Liquid biopsy for colorectal cancer may guide therapy for tumours

2/14/2021
A liquid biopsy examining blood or urine can help gauge the effectiveness of therapy for colorectal cancer that has just begun to spread beyond the original tumour, a new study suggests.

Such a biopsy can detect lingering disease and could serve as a guide for deciding whether a patient should undergo further treatments due to some tumour cells evading an initial attempt to eradicate cancer, indicates the paper published in the Journal of Clinical Oncology Precision Oncology.

Patients in this study had what is known as oligometastatic colorectal cancer, meaning each patient's cancers had spread beyond his or her original tumour but only to a small number of sites. Such patients undergo chemotherapy to shrink the tumours before having surgery to remove whatever remains of the primary tumour.

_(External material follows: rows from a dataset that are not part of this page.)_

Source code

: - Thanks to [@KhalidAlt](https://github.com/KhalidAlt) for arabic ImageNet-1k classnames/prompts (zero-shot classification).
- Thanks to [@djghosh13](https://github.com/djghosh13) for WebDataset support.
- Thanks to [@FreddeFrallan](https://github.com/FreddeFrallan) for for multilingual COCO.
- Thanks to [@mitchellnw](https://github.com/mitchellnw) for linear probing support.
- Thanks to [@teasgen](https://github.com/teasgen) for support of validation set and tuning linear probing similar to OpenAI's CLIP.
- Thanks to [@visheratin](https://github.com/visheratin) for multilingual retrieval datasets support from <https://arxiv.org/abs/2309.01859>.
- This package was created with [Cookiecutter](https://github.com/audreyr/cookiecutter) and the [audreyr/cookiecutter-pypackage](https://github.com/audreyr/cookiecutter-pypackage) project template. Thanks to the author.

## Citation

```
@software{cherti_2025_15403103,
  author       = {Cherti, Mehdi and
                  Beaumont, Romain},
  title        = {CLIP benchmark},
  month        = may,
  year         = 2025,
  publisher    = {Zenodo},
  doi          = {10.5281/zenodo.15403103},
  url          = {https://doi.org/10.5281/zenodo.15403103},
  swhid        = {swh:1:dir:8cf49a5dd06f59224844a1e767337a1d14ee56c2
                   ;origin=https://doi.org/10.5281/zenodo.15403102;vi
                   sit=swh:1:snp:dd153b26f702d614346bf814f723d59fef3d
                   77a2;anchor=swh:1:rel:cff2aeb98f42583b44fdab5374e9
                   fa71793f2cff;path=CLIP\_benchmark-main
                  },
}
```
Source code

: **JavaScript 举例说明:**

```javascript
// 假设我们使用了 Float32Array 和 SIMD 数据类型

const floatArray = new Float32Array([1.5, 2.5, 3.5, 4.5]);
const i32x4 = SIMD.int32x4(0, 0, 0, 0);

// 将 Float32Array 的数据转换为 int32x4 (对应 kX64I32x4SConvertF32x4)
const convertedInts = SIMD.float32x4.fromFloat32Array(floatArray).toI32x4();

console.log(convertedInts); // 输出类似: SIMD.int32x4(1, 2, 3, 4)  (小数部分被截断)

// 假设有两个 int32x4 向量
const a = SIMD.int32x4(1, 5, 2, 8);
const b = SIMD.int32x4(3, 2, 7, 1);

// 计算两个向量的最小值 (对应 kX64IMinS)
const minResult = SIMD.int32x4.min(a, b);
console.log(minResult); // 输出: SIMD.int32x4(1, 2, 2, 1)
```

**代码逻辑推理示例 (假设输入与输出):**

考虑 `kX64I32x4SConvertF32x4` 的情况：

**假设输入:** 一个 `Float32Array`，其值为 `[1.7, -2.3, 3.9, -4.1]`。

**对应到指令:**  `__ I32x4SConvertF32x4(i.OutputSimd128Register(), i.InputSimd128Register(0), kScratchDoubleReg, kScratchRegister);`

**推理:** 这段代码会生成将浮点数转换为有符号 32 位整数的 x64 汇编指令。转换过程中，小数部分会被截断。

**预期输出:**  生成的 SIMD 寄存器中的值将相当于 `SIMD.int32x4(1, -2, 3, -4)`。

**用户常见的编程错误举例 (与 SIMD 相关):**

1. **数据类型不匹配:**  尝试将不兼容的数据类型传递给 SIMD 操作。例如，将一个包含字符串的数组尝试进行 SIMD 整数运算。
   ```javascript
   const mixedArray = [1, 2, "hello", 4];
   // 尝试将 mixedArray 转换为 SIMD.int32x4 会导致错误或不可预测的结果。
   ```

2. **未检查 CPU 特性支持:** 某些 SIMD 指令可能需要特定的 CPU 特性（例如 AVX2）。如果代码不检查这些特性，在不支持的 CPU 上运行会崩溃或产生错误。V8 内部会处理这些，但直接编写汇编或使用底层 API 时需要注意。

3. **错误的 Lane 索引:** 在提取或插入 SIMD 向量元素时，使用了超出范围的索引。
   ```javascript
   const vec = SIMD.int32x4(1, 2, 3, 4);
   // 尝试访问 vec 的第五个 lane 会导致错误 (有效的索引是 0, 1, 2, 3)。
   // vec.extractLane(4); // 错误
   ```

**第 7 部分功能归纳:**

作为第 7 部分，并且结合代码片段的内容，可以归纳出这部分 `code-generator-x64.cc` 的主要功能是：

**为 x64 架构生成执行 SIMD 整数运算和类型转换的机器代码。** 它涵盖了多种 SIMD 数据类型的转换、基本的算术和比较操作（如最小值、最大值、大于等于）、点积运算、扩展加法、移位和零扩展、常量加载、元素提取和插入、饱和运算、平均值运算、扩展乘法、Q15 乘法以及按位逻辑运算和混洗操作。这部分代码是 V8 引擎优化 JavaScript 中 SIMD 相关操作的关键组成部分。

There is a debate in the field about whether, after initial therapy, oligometastatic cancer should be treated like metastatic cancer, with more chemotherapy -- or like localised cancer, with more surgery plus radiation at those limited sites. Contributing to the problem is that doctors have a limited ability to predict how patients will respond to early chemotherapy, especially since most patients don't have access to cancer genome sequencing to identify the DNA mutations in their original tumours.

"Being able to measure the response to early chemotherapy without prior knowledge of the tumour's mutations is a novel idea and important for being able to determine whether the patient responded well to the therapy," said researcher Aadel A. Chaudhuri from the Washington University.

Liquid biopsies for colorectal cancer detect tumour DNA that has broken free of cancer and is circulating in the blood and, to a lesser extent, has collected in the urine. First, most such biopsies have been developed to track metastatic cancers or to verify that local cancers have not started to spread. Second, most liquid biopsies for cancer rely on knowledge of the original tumour's mutations, to see if those mutations are still present in the blood after therapy.

But many patients don't get the opportunity to have their original tumours sequenced. Instead, the new biopsies rely on detecting DNA mutations in the blood or urine and comparing them with DNA mutations measured in the treated primary tumour, after it's surgically removed.

And finally, the urine biopsy is unique for colorectal cancer as most urine biopsies have been limited to use in cancers of the genitourinary system, especially bladder cancer. The study showed that lower circulating tumour DNA levels correlated with better responses to early chemotherapy. Indeed, most patients who had undetectable levels of tumour DNA in blood samples also had no measurable cancer in their surgical specimens.